# Aim of the exercise:
Set down every entry exactly as it stands, omitting any picture.

# Material for this exercise:
=====

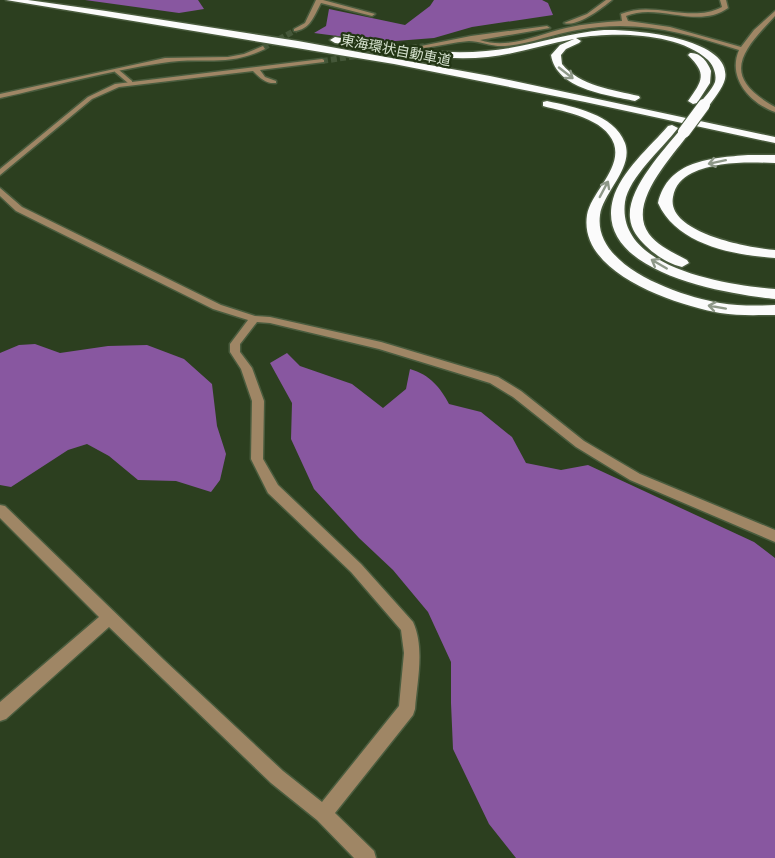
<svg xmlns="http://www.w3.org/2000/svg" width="775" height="858" viewBox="0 0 775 858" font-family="'Crimson Pro','Noto Sans JP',serif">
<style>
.forest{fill:#8857a0}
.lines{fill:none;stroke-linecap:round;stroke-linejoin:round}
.minor-tunnel{stroke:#455739;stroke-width:6;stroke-dasharray:6 3;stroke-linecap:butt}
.minor-casing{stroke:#4a5c3e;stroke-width:3}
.tertiary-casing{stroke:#4a5c3e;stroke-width:3}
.motorway-casing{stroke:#4a5c3e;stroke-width:3}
.minor{fill:#9f8665;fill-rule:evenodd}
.tertiary{fill:#9f8665;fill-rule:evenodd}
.motorway{fill:#fbfbfb;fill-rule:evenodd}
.motorway-bridge-casing{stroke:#4a5c3e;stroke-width:14;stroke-linecap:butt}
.motorway-bridge{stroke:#fbfbfb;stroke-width:12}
.oneway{stroke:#8e9888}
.labels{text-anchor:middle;stroke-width:4.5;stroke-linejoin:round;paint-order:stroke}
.far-street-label{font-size:14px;fill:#d4e0cd;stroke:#223514}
</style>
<rect width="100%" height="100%" fill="#2c3f1f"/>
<g class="forest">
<path d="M85,0H198L204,9L179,13Z"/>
<path d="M434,0H542L548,3L553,15L472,27L434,38L383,42L314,33L326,26L329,9L405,25L430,6Z"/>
<path d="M35,344L60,353L108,346L147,345L184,359L212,384L217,426L226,454L220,480L211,492L176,481L138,480L109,456L87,444L68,450L11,487L0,485V353L19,345Z"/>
<path d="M287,353L300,366L352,384L383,408L406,389L410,369C430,375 440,387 449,404L481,412L512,437L526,463L561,470L588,465L754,542L775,558V858H516L489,824L453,749L451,703V662L428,612L393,570L359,538L314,489L291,439L292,403L270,363Z"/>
</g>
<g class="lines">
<g class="minor-tunnel">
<path d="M263,48L296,30"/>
<path d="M322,61L424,46"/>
</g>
<g class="minor-casing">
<g id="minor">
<path d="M316,0H323L375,14L372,16L321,3C314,16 310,30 294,31V29L305,23Z"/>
<path d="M606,0H612C601,9 578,27 564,23L587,14Z"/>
<path d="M720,0H726L728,8C697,30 658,2 626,16L628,21L670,27L741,47L754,30L775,11V16C742,51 719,76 775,107V112C750,103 727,78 739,50C683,32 636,19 577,30C553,34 530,44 505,46C492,47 479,41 469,41C454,42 439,46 424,48L421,46L471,36L547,26L550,28L480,40C509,50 539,34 566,28C584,24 603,22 622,21L621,14C654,0 690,24 722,7Z"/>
<path d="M263,46L265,49C226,68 201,56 162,63C107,71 54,86 0,98V94L165,58L228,57L244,54Z"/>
<path d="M322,59L324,60V62L260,70L265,77L276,81V83C266,84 260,78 253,71L119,87L92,99L0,175V169L88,97L115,84Z"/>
<path d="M0,188L22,207L221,305L255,316L270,317L381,342L498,377L521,391L584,441L640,474L775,530V542L630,480L576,447L513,397L490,383L379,349L270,323L257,322L240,344V352L252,368L264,401L263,459L278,485L361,564L413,622C425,648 417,682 415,709L413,715L335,813L374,851L376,858H354L317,820L271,783L109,627L6,719L0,721V702L99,617L0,518V505L5,506L164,660L283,771L322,802L399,706L404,653L401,630L351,572L268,493L251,459L252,401L241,369L230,352V344L248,320L213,309L16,211L0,196Z"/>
</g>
</g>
<g class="tertiary-casing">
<path id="tertiary" d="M115,70H119L132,81V83H128L115,72Z"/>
</g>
<g class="motorway-casing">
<g id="motorway">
<path d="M6,0H28L106,11L298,41L490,76L775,137V143L585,102L394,64Z"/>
<path d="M604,30C630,29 733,37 725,79C723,88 713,100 708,107H700L699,105C703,98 712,90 715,82C717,74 713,65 708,60C677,32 614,32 576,38L581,41L579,43L566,49L561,55L562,64C580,86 613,90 639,96L640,98L635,101C607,95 556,89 551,55L560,45L574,39C546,44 517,54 488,57C437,62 385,50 335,43L330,40L335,37C385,45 436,56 486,51C526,48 564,33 604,30Z"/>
<path d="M690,53C700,52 708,62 711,71L710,83L697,103L693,104L688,101C703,80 707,74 688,55Z"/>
<path d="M547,101C574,107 614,114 625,143C634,168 603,192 600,215C593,267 680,296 720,303C738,306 757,306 775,305V315C757,315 738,316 720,313C677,305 578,274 587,215C591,192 622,169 614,144C605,118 565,112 543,106V102Z"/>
<path d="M672,125L678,128C662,149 629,177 625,202C616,269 728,285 775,289V299C727,294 593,273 613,199C621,171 650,147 668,126Z"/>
<path d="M684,129L690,132C673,156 626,203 649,234C658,246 674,253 687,260L689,263L682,267C669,264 655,255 646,246C638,238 631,230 630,218C627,189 663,151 680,130Z"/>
<path d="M748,155H775V163C748,162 717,161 692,173C682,178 675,185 673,197C666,233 750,248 775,250V258C733,255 677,245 658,203C668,160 711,158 748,155Z"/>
</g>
</g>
<use href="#minor" class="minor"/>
<use href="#tertiary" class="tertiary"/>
<use href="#motorway" class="motorway"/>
<g class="motorway-bridge-casing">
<path id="motorway-bridge" d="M684,132L704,105"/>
</g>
<use href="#motorway-bridge" class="motorway-bridge"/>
</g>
<defs><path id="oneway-shaft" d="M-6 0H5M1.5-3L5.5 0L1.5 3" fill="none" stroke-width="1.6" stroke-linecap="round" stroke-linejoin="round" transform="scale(1.5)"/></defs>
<g class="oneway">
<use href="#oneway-shaft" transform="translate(566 73) rotate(38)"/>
<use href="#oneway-shaft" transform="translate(717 162) rotate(168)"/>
<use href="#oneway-shaft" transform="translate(604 189) rotate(-62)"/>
<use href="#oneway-shaft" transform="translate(659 264) rotate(-150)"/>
<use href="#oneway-shaft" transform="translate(717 307) rotate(-170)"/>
</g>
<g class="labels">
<g class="far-street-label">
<text transform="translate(396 50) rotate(11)" y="5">東海環状自動車道</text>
</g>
</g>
</svg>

=====

# Solved exercise:
<svg xmlns="http://www.w3.org/2000/svg" width="775" height="858" viewBox="0 0 775 858" font-family="'Crimson Pro','Noto Sans JP',serif">
<style>
.forest{fill:#8857a0}
.lines{fill:none;stroke-linecap:round;stroke-linejoin:round}
.minor-tunnel{stroke:#455739;stroke-width:6;stroke-dasharray:6 3;stroke-linecap:butt}
.minor-casing{stroke:#4a5c3e;stroke-width:3}
.tertiary-casing{stroke:#4a5c3e;stroke-width:3}
.motorway-casing{stroke:#4a5c3e;stroke-width:3}
.minor{fill:#9f8665;fill-rule:evenodd}
.tertiary{fill:#9f8665;fill-rule:evenodd}
.motorway{fill:#fbfbfb;fill-rule:evenodd}
.motorway-bridge-casing{stroke:#4a5c3e;stroke-width:14;stroke-linecap:butt}
.motorway-bridge{stroke:#fbfbfb;stroke-width:12}
.oneway{stroke:#8e9888}
.labels{text-anchor:middle;stroke-width:4.5;stroke-linejoin:round;paint-order:stroke}
.far-street-label{font-size:14px;fill:#d4e0cd;stroke:#223514}
</style>
<rect width="100%" height="100%" fill="#2c3f1f"/>
<g class="forest">
<path d="M85,0H198L204,9L179,13Z"/>
<path d="M434,0H542L548,3L553,15L472,27L434,38L383,42L314,33L326,26L329,9L405,25L430,6Z"/>
<path d="M35,344L60,353L108,346L147,345L184,359L212,384L217,426L226,454L220,480L211,492L176,481L138,480L109,456L87,444L68,450L11,487L0,485V353L19,345Z"/>
<path d="M287,353L300,366L352,384L383,408L406,389L410,369C430,375 440,387 449,404L481,412L512,437L526,463L561,470L588,465L754,542L775,558V858H516L489,824L453,749L451,703V662L428,612L393,570L359,538L314,489L291,439L292,403L270,363Z"/>
</g>
<g class="lines">
<g class="minor-tunnel">
<path d="M263,48L296,30"/>
<path d="M322,61L424,46"/>
</g>
<g class="minor-casing">
<g id="minor">
<path d="M316,0H323L375,14L372,16L321,3C314,16 310,30 294,31V29L305,23Z"/>
<path d="M606,0H612C601,9 578,27 564,23L587,14Z"/>
<path d="M720,0H726L728,8C697,30 658,2 626,16L628,21L670,27L741,47L754,30L775,11V16C742,51 719,76 775,107V112C750,103 727,78 739,50C683,32 636,19 577,30C553,34 530,44 505,46C492,47 479,41 469,41C454,42 439,46 424,48L421,46L471,36L547,26L550,28L480,40C509,50 539,34 566,28C584,24 603,22 622,21L621,14C654,0 690,24 722,7Z"/>
<path d="M263,46L265,49C226,68 201,56 162,63C107,71 54,86 0,98V94L165,58L228,57L244,54Z"/>
<path d="M322,59L324,60V62L260,70L265,77L276,81V83C266,84 260,78 253,71L119,87L92,99L0,175V169L88,97L115,84Z"/>
<path d="M0,188L22,207L221,305L255,316L270,317L381,342L498,377L521,391L584,441L640,474L775,530V542L630,480L576,447L513,397L490,383L379,349L270,323L257,322L240,344V352L252,368L264,401L263,459L278,485L361,564L413,622C425,648 417,682 415,709L413,715L335,813L374,851L376,858H354L317,820L271,783L109,627L6,719L0,721V702L99,617L0,518V505L5,506L164,660L283,771L322,802L399,706L404,653L401,630L351,572L268,493L251,459L252,401L241,369L230,352V344L248,320L213,309L16,211L0,196Z"/>
</g>
</g>
<g class="tertiary-casing">
<path id="tertiary" d="M115,70H119L132,81V83H128L115,72Z"/>
</g>
<g class="motorway-casing">
<g id="motorway">
<path d="M6,0H28L106,11L298,41L490,76L775,137V143L585,102L394,64Z"/>
<path d="M604,30C630,29 733,37 725,79C723,88 713,100 708,107H700L699,105C703,98 712,90 715,82C717,74 713,65 708,60C677,32 614,32 576,38L581,41L579,43L566,49L561,55L562,64C580,86 613,90 639,96L640,98L635,101C607,95 556,89 551,55L560,45L574,39C546,44 517,54 488,57C437,62 385,50 335,43L330,40L335,37C385,45 436,56 486,51C526,48 564,33 604,30Z"/>
<path d="M690,53C700,52 708,62 711,71L710,83L697,103L693,104L688,101C703,80 707,74 688,55Z"/>
<path d="M547,101C574,107 614,114 625,143C634,168 603,192 600,215C593,267 680,296 720,303C738,306 757,306 775,305V315C757,315 738,316 720,313C677,305 578,274 587,215C591,192 622,169 614,144C605,118 565,112 543,106V102Z"/>
<path d="M672,125L678,128C662,149 629,177 625,202C616,269 728,285 775,289V299C727,294 593,273 613,199C621,171 650,147 668,126Z"/>
<path d="M684,129L690,132C673,156 626,203 649,234C658,246 674,253 687,260L689,263L682,267C669,264 655,255 646,246C638,238 631,230 630,218C627,189 663,151 680,130Z"/>
<path d="M748,155H775V163C748,162 717,161 692,173C682,178 675,185 673,197C666,233 750,248 775,250V258C733,255 677,245 658,203C668,160 711,158 748,155Z"/>
</g>
</g>
<use href="#minor" class="minor"/>
<use href="#tertiary" class="tertiary"/>
<use href="#motorway" class="motorway"/>
<g class="motorway-bridge-casing">
<path id="motorway-bridge" d="M684,132L704,105"/>
</g>
<use href="#motorway-bridge" class="motorway-bridge"/>
</g>
<defs><path id="oneway-shaft" d="M-6 0H5M1.5-3L5.5 0L1.5 3" fill="none" stroke-width="1.6" stroke-linecap="round" stroke-linejoin="round" transform="scale(1.5)"/></defs>
<g class="oneway">
<use href="#oneway-shaft" transform="translate(566 73) rotate(38)"/>
<use href="#oneway-shaft" transform="translate(717 162) rotate(168)"/>
<use href="#oneway-shaft" transform="translate(604 189) rotate(-62)"/>
<use href="#oneway-shaft" transform="translate(659 264) rotate(-150)"/>
<use href="#oneway-shaft" transform="translate(717 307) rotate(-170)"/>
</g>
<g class="labels">
<g class="far-street-label">
<text transform="translate(396 50) rotate(11)" y="5">東海環状自動車道</text>
</g>
</g>
</svg>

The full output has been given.